Xibin Zhang, Maxwell L King, Rob J Hyndman
(2006) Computational Statistics & Data Analysis 50(11), 3009-3031


Kernel density estimation for multivariate data is an important technique that has a wide range of applications. However, it has received significantly less attention than its univariate counterpart. The lower level of interest in multivariate kernel density estimation is mainly due to the increased difficulty in deriving an optimal data-driven bandwidth as the dimension of the data increases. We provide Markov chain Monte Carlo (MCMC) algorithms for estimating optimal bandwidth matrices for multivariate kernel density estimation. Our approach is based on treating the elements of the bandwidth matrix as parameters whose posterior density can be obtained through the likelihood cross-validation criterion. Numerical studies for bivariate data show that the MCMC algorithm generally performs better than the plug-in algorithm under the Kullback–Leibler information criterion, and is as good as the plug-in algorithm under the mean integrated squared error (MISE) criterion.
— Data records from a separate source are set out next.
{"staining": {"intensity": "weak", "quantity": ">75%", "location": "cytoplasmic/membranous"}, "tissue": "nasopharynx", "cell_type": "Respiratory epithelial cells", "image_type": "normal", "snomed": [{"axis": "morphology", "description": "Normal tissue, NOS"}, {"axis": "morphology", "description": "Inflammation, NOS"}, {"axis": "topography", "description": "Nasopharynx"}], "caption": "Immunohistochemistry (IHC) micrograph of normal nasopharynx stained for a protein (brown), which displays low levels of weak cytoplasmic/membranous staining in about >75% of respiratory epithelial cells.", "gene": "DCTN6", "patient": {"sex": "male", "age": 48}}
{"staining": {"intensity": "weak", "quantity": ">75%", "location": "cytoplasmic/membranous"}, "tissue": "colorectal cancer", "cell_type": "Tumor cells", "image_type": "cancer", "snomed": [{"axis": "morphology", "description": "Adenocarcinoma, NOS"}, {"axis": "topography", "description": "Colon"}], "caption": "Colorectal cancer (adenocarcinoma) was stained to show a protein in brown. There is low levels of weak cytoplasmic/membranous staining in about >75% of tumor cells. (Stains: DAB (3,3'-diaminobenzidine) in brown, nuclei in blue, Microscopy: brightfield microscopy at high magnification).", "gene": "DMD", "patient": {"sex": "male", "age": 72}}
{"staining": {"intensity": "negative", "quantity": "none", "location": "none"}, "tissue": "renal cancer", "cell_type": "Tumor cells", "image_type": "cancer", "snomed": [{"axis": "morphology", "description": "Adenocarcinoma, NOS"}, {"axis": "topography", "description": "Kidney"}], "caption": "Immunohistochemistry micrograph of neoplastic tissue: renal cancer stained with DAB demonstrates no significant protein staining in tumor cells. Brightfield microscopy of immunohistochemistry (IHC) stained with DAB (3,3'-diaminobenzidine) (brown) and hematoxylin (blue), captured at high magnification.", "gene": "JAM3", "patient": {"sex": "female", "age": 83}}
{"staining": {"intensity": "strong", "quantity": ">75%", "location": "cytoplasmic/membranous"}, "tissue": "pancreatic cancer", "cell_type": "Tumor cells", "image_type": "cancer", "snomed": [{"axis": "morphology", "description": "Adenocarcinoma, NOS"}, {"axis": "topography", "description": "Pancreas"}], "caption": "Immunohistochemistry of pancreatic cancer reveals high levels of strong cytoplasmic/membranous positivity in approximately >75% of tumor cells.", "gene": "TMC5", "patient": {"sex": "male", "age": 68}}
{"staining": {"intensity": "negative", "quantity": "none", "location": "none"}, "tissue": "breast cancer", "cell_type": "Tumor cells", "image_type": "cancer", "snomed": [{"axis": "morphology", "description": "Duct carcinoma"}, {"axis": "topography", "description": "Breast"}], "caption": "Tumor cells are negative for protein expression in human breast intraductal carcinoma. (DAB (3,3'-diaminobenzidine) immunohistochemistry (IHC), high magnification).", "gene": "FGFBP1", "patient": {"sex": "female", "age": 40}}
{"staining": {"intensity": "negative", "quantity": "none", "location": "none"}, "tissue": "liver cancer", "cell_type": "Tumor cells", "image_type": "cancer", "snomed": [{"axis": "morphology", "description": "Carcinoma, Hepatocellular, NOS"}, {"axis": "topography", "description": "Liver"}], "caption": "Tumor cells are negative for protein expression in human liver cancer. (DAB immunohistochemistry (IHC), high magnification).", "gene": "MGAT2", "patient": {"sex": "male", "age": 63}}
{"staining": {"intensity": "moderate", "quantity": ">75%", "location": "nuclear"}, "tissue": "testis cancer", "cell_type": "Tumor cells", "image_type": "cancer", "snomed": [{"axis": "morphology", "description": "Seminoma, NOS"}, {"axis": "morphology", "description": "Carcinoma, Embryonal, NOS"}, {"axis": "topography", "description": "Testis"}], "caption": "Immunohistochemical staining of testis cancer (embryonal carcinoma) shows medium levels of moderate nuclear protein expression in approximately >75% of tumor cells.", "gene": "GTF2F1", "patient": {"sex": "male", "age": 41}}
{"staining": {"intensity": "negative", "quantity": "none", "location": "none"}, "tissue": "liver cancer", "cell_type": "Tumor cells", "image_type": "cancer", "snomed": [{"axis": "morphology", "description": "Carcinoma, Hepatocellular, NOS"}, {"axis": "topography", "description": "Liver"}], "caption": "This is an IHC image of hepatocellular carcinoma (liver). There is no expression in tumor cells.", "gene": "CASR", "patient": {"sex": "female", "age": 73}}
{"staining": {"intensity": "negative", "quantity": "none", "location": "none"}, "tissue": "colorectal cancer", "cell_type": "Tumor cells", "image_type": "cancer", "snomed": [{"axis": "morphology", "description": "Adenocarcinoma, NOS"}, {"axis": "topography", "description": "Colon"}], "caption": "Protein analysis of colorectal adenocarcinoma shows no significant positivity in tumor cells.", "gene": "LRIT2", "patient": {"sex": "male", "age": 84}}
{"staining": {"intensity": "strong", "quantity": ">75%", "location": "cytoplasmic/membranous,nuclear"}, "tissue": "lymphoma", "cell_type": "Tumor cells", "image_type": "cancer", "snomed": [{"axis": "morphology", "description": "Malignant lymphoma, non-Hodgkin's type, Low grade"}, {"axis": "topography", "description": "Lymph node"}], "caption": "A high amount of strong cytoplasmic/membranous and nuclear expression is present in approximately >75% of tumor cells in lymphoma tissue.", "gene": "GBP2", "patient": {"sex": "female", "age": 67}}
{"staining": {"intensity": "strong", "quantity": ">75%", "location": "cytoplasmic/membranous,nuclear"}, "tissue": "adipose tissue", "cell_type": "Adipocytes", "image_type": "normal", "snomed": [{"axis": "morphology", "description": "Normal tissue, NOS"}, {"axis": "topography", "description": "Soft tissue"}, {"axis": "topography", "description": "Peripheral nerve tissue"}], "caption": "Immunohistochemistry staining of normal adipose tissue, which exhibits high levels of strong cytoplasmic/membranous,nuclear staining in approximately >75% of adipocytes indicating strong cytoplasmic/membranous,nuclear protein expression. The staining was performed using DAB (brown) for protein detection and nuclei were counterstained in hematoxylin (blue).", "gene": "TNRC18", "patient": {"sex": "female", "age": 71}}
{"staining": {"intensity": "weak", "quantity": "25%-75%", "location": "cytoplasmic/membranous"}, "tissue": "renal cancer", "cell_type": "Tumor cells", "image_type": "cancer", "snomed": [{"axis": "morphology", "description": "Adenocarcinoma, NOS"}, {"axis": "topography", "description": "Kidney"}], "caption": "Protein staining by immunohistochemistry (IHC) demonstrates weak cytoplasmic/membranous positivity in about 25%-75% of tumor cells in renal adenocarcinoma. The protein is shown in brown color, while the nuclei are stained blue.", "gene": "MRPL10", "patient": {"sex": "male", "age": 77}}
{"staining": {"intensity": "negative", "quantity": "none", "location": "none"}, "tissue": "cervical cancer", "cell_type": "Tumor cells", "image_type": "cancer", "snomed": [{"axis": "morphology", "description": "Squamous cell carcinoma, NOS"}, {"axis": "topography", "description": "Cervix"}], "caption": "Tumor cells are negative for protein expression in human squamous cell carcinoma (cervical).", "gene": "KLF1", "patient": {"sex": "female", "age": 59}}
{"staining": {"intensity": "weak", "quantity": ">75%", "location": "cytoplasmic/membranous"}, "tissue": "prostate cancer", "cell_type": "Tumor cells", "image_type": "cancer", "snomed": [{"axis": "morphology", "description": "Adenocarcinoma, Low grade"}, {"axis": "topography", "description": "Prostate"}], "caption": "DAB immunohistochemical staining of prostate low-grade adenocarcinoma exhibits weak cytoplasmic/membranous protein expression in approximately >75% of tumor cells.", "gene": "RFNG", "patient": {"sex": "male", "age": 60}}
Numerical studies for five-dimensional data show that our algorithm is superior to the normal reference rule. Our MCMC algorithm is the first data-driven bandwidth selector for multivariate kernel density estimation that is applicable to data of any dimension.

Keywords: Cross-validation; Kullback–Leibler information; Mean integrated squared errors; Sampling algorithms; Monte Carlo kernel likelihood.